Cukup katakan pada kami, bagaimana cara kami kami memberitahu keluarganya,
bahwa negeri ini tidak menyediakan dana bagi pengurusan dan pemulangan
jenazahnya?

Katakanlah kepada kami bagaimana caranya membuat mereka paham kantor kita
tak lagi punya dana taktis karena kita sekarang 'lebih baik'?



Oh, itu juga tak perlu,

Cukup dengan satu isyarat, keluarganya akan berkata: "Tolonglah kami,
uruskan segala halnya di sana, sampai dengan pemulangannya, berapapun
biayanya akan kami ganti".

"Walaupun sudah tak bernyawa, dia masih tak ternilai bagi kami"



Seperti itukah kita?

Kami berusaha tak seburuk itu.

Kami jilat lagi ludah kami untuk tidak minta apapun kepada satker.

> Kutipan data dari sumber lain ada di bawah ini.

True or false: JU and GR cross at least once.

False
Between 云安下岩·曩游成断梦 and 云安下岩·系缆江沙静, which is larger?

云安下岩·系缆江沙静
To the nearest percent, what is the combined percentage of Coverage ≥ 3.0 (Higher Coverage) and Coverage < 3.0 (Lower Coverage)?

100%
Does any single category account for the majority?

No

Kami pinjam ambulans-nya untuk mengantar sampai ke bandara, karena tak
pantas rasanya membawa jenazah dengan mobil dinas.

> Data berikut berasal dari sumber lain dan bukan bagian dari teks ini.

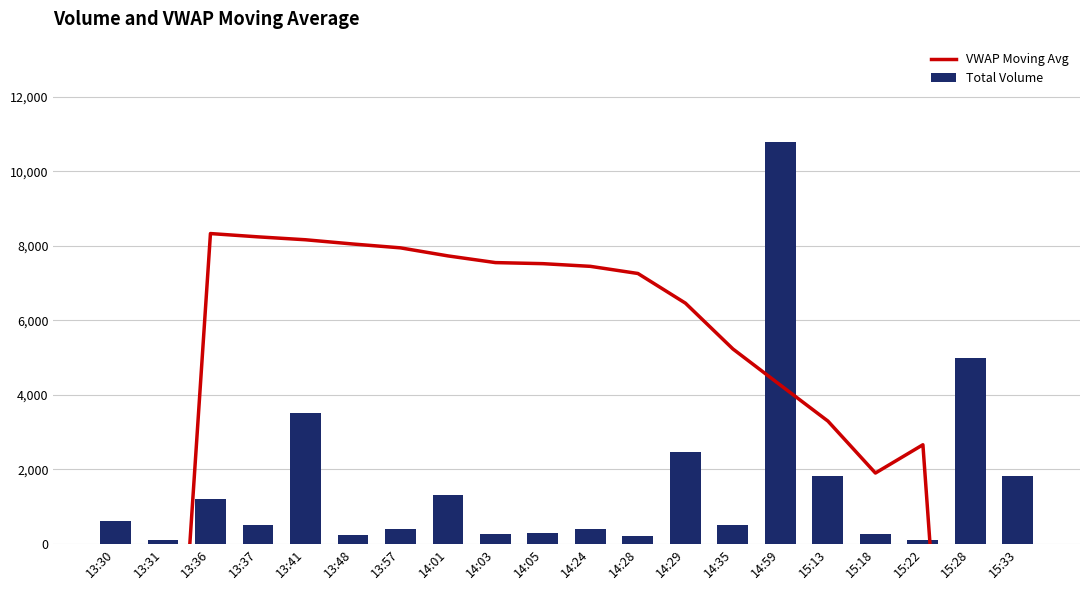

Which series changed the most between 14:03 and 15:22?

VWAP Moving Avg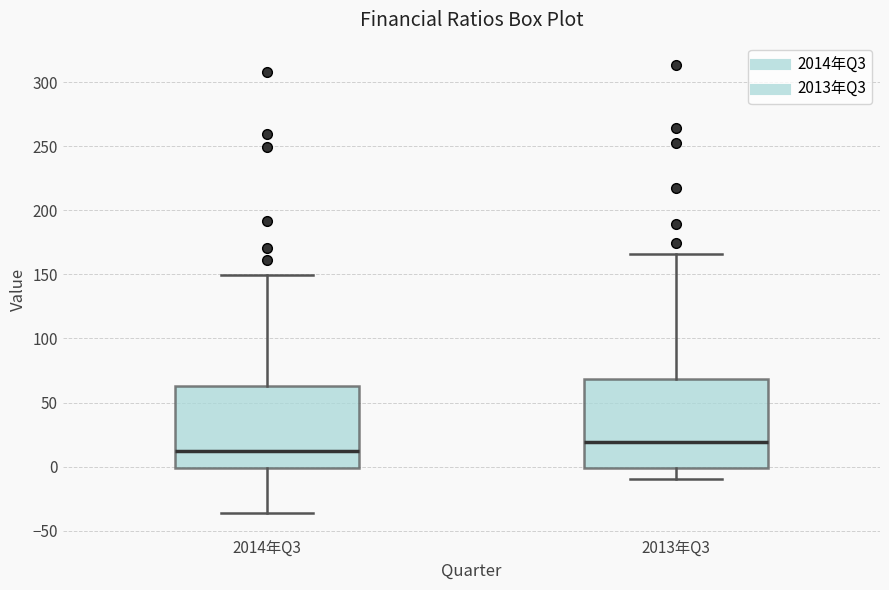

Where is the lower edge of the box for 2013年Q3 on the y-axis? The values are not printed on the chart, so give them approximately, as read against the axis.

0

Ternyata kami bisa menyelesaikan semuanya sendiri kecuali satu hal:

Mengapa saat berangkat bertugas di tempat yang jauh dari rumah kita
dibiayai, kemudian kita meninggal di tempat tugas, negeri ini tak peduli?

Ataukah yang sebenarnya mati tak lain adalah perasaan negeri ini?

Bukankah untuk pensiun saja mendapat biaya pindah, kenapa yang meninggal di
tempat tugas tidak mendapatkan hal yang sama untuk sekedar 'pulang'?



Apakah untuk inipun kami juga harus mengikuti kepasrahan akbar yang selalu
bilang: 'tak apalah'?



Tidak.

Kami tidak terima.



(Tiba-tiba teringatku malam itu, dengan berlinangan air mata, reni, saudari
kami yang lain, sambil terisak berkata di samping jenazah adik kami:

"Kenapa kamu lakukan ini pada kami dik..? Bukankah belum kering air mata
kami..?"



Reni ditinggalkan suami tercintanya pada hari yang sama, empat minggu yang
lalu.

Dan harus mengurus sendiri biaya pemulangan jenazah suaminya puluhan juta.

Kamu benar Ito...

Belum juga kering air mata kami untukmu...)



Samarinda, 15 Februari 2008




Nb:

Tepat pada saat tulisan ini hendak saya posting, saya mendapat khabar bahwa
biaya pemulangan jenazah bisa di klaim ke kantor pusat.

Barangkali ada diantara teman2 yang tahu prosedurnya?